Forager, Amy Rankine.
Forager, Amy Rankine.

In a nutshell, Forager Amy Rankine: ‘I eat seasonal wild foods when I am at home, but I can’t stand onions’

Amy Rankine is a forager based in central Scotland and has been delivering walks and workshops for eight years. In 2023 she took part in the Wildbiome Project, eating only wild food for three months as part of a study on its impact on the gut microbiome. 

 

What’s the closest thing you have to a signature dish:  

I love building a meal around a seasonal quiche. In the spring, hogweed, sow thistle and willowherb shoots, garnished with peppery honesty flowers; in the autumn with ceps, chanterelles and saffron milkcaps; plenty of pickles on the side and generous wedge of sourdough.  

Describe your style of cuisine in ten words:  

Rustic and a bit wild. 

Best and/or most memorable meal you’ve ever eaten: 

There is no meal like the community dinners at an association of foragers meet-up – think wild spiced curries, chocolate covered caramel mushrooms, acorn cakes and fly agaric chow buns. The combination of creativity and camaraderie is what makes it so very special.  

Worst/weirdest thing you’ve ever eaten:  

Squirrel kebabs? Guinea pig? Sea anemone? None of these things are either weird or bad, but certainly culturally situated, and it is only by us sitting outside of its cultural base that makes the idea strange.  

Worst thing you’ve ever cooked:  

Chicken of the woods and dandelion root flatbread. This did not work out. 

What’s the dish that you’re most proud of having cooked:  

Egg-fried sea spaghetti. Whilst on the wild microbiome diet, figuring out how to make a completely wild version of egg fried rice, using sea spaghetti ‘rice’, blueberries, wild mushrooms as well as green vegetables like hogweed and nettle.  

Favourite ingredient:

Hogweed salt.

Your go-to recipe book:  

Ferment Everything by (the other) Andy Hamilton 

What other country’s cuisine really excites and intrigues you?  

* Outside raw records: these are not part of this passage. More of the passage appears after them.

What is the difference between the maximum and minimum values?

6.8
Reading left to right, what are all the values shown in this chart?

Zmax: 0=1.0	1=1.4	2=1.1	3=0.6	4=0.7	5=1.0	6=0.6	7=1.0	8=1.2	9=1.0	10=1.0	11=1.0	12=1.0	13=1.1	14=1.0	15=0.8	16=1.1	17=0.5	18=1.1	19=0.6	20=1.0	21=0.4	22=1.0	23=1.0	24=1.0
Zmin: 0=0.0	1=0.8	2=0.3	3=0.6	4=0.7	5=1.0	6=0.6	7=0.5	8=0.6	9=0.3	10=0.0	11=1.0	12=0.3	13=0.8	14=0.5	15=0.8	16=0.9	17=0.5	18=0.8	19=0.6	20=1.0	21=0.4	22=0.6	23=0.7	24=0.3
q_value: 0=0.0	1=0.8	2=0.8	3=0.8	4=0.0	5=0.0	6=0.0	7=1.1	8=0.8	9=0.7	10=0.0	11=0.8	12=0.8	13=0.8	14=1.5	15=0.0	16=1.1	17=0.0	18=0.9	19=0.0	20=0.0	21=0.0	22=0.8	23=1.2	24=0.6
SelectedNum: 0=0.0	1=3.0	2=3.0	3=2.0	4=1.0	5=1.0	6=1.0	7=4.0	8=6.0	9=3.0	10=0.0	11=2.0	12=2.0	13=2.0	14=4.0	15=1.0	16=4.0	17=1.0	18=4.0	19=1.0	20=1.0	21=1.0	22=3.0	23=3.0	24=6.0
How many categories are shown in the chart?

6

Japan. I use a lot of inspiration particularly around fermentation.  

Most you’ve ever paid for a meal:  

£120 as a rare treat. I don’t have a lot of disposable income, so generally if I eat out it is a much more modest sum. 

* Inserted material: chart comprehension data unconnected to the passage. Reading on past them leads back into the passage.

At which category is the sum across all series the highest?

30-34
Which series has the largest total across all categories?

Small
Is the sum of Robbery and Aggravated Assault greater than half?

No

Your favourite Scottish chef:  

Rupert Waites (Buck and Birch). 

Favourite chef outside Scotland:  

Craig Worrall.

Who taught you to cook or ignited your passion for food as a youngster:  

My Aunt Ruby, who was also my cooking teacher at high school.

Most important lesson a young chef can learn:  

Adaptability/flexibility in the kitchen.

What do you eat when you’re at home:  

Seasonal wild foods, a lot of game and fish, ferments, all in generally too large quantities.  

Celebrity guest or your perfect dinner party – who would you most like to cook for:  

I’ve once accidentally fed Prue Leith.

Tell me a something about you that virtually no-one knows:  

I can’t stand onions. People know this, but there seems to always be some selective forgetting when I come over for dinner… 

What’s your favourite wine?  

A Gose, which is a salted sour beer, and would pair wonderfully with a fish dish or cut through a sweet dish. I think we don’t use beer enough in a culinary sense, and there are great breweries in Scotland which we should be singing about. 

Your spirit of choice?  

Gin – I particularly like Colonsay gin who forage all their botanicals by hand on the island. 

Do you play music in the kitchen and, if so, what’s your go-to track or artist:  

I’m more of a podcast, where I can let my mind wander as I work. 

 

Amy Rankine will educate attendees on wild produce and how vegetables, fruits and herbs can be utilised and fermented in the ‘kitchen’ at this year’s Game & Wildlife Conservation Trust Scottish Game Fair event which takes place from 5 – 7 July at Perthshire’s Scone Palace.